Slashdot Mirror


Advanced Data Structures?

mdf356 asks: "It's been 5 years since I left graduate school and started designing and writing software for a living. After 5 years of writing operating systems code, I feel like I've forgotten some of the more advanced data structures I used to know. The next time an interesting problem arises, I'd like to have more in my toolbox than hashes, linked lists, heaps and various binary and n-way trees. I'd like something short and sweet, more in the line of the standard C book. Algorithm Design by Kleinberg and Tardos looks likely to be too basic, but I haven't read it (I'd like to avoid paying $90 for something that won't meet my needs). CLR is far too large and almost exclusively covers basic territory. Tarjan's Data Structures book looks like it has potential, but seems focused on network algorithms, which are unlikely to be applicable to the kernel programming I do. What are some good reference books on more advanced data structures and algorithms, particularly ones with potential applicability to an operating systems kernel?"

5 of 118 comments (clear)

  1. Re:Canonical Terms of Academia by tedgyz · · Score: 2, Interesting
    Well, let's be fair, when you get to advanced data structures, it's kind of up to you to really do all the imagining that makes them great. Don't dismiss CLR too quickly, as the book has a lot of great concepts that, if you're serious about algorithms and data structures, are quite useful as a starting toolbox.
    Good point. While it doesn't cover everything, it is hardly an "Introduction". I've been programming for 20 years (including kernels). This book fits the 80/20 rule - covering 80% of what I've needed. The "Trie" structure is one omission that comes to mind.
    --
    "No matter where you go, there you are." -- Buckaroo Banzai
  2. Re:What are you missing? by Greyfox · · Score: 4, Interesting
    If you really want to, you can actually get by with just one data-structure:

    And most programmers do. Read some code out in the industry and you'd think that 90% of the programmers out there never took a data structures class. Even if you're using a language like Java or C++ you really should know the implementation details of each so you can make informed decisions about the trade-offs in performance and maintainability. If you can't visualize the layout of your data and how you'll be accessing it, you really won't be able to pick the best structure for the job (Or roll your own if none of the usual ones fit.)

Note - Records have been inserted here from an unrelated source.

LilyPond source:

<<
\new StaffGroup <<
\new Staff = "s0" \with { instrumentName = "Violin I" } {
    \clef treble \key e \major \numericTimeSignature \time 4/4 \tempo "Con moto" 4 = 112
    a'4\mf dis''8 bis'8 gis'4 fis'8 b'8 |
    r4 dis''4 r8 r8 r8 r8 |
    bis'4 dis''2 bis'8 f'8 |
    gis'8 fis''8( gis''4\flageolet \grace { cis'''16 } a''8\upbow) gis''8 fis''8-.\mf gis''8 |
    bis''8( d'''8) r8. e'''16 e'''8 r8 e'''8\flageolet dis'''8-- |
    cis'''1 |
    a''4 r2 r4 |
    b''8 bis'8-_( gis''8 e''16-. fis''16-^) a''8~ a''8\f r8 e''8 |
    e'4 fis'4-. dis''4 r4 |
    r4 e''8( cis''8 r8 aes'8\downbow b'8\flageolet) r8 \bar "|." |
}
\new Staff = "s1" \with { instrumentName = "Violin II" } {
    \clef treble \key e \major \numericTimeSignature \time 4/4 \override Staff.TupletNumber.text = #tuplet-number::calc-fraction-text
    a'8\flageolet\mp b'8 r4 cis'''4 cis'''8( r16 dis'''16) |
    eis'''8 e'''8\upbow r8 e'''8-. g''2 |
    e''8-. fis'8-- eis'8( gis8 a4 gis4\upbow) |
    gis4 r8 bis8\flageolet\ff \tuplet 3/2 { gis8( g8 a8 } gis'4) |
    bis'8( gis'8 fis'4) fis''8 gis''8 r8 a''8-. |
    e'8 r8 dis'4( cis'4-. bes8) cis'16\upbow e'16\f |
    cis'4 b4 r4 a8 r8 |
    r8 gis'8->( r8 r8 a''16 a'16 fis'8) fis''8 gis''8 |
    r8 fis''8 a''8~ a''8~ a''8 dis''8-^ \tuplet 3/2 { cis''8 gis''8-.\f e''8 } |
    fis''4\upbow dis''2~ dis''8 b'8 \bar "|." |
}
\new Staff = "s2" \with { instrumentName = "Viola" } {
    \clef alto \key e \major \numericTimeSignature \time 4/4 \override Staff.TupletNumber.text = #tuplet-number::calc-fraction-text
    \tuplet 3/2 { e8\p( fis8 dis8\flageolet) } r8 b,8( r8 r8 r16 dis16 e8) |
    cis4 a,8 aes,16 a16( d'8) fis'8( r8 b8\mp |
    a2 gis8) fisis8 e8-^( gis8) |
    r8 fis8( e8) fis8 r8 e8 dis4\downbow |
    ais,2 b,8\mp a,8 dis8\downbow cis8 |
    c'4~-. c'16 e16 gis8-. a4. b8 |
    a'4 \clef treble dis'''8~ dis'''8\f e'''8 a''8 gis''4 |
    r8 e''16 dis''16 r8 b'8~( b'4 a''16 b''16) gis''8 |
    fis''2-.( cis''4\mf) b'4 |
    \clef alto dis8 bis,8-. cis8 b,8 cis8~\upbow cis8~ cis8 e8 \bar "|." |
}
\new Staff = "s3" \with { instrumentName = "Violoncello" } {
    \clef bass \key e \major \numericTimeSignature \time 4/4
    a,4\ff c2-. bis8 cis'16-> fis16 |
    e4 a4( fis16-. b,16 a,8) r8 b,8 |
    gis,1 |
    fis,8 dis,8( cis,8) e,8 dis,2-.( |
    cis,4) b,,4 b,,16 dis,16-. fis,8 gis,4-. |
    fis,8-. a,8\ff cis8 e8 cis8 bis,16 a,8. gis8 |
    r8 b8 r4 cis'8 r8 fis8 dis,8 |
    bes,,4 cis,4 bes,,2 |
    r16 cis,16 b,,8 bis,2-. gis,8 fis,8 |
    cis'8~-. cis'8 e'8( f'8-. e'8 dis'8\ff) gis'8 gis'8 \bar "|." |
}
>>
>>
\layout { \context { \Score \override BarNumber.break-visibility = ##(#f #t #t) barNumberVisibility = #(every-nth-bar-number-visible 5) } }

    I can't think of a C project I've worked on where I didn't have to write a basic data structure like a stack or a linked list. On a couple of them the programmer passed data around as char data and used offsets to get at the data in them. On one, the programmer didn't even know about structs (Or null string termination.)

    Having a "Convenient" language really isn't much of an excuse for not knowing this stuff. My data structures prof deliberatly chose an inconvenient language (BASIC) to show data structure implmentations. You can implement any structure in terms of array if you have to.

    It'd be nice if more programmers would actually put some thought into their code before they go and start writing stuff. I wouldn't seek to discourage that...

    --

    I'm trying to teach myself to set people on fire with my mind... Is it hot in here?

  3. Re:What are you missing? by 0xABADC0DA · · Score: 2, Interesting

    I find it fascinating that a kernel developer would be concerned with O() rather than the actual runtime. I thought kernel developers in general just put an arbitrary upper bound so their "O(n^2) && n -lt 1024" was faster than the "O(log n)" for any n.

    Now if what you are actually looking for is some fun how about embedding neko in the kernel, because while you can add some cool things like say tries (prefix trees) the real performance bottleneck is between apps and the kernel. Neko could safely call getpid() in the kernel 1000x more times than any user app could. This opens a lot of possibilites such as user code safely reading kernel structures directly with nearly zero overhead, functioning as event callbacks, etc.

    As an example, take something like beagle where it ideally gets notified of every file change and then, at some later time re-index the files. Do you really want every file modification doing a kernel-user-kernel switch? Or some hideous complicated caching API to specifically send these events all in a batch? (inotify I am looking at you...). Think a generic BPF.

  4. Re:Link lists? by tedgyz · · Score: 2, Interesting

    It was sarcasm. Back in the day, kernels mostly used fixed-size arrays. I guess I'm showing my age.

    --
    "No matter where you go, there you are." -- Buckaroo Banzai
  5. byte-order independence by fortunatus · · Score: 2, Interesting
    On a couple of them the programmer passed data around as char data and used offsets to get at the data in them.

    Although mentioned in a negative light,

    This technique is important when you have to move data between big-endian and little-endian processors. It lets you write portable I/O routines.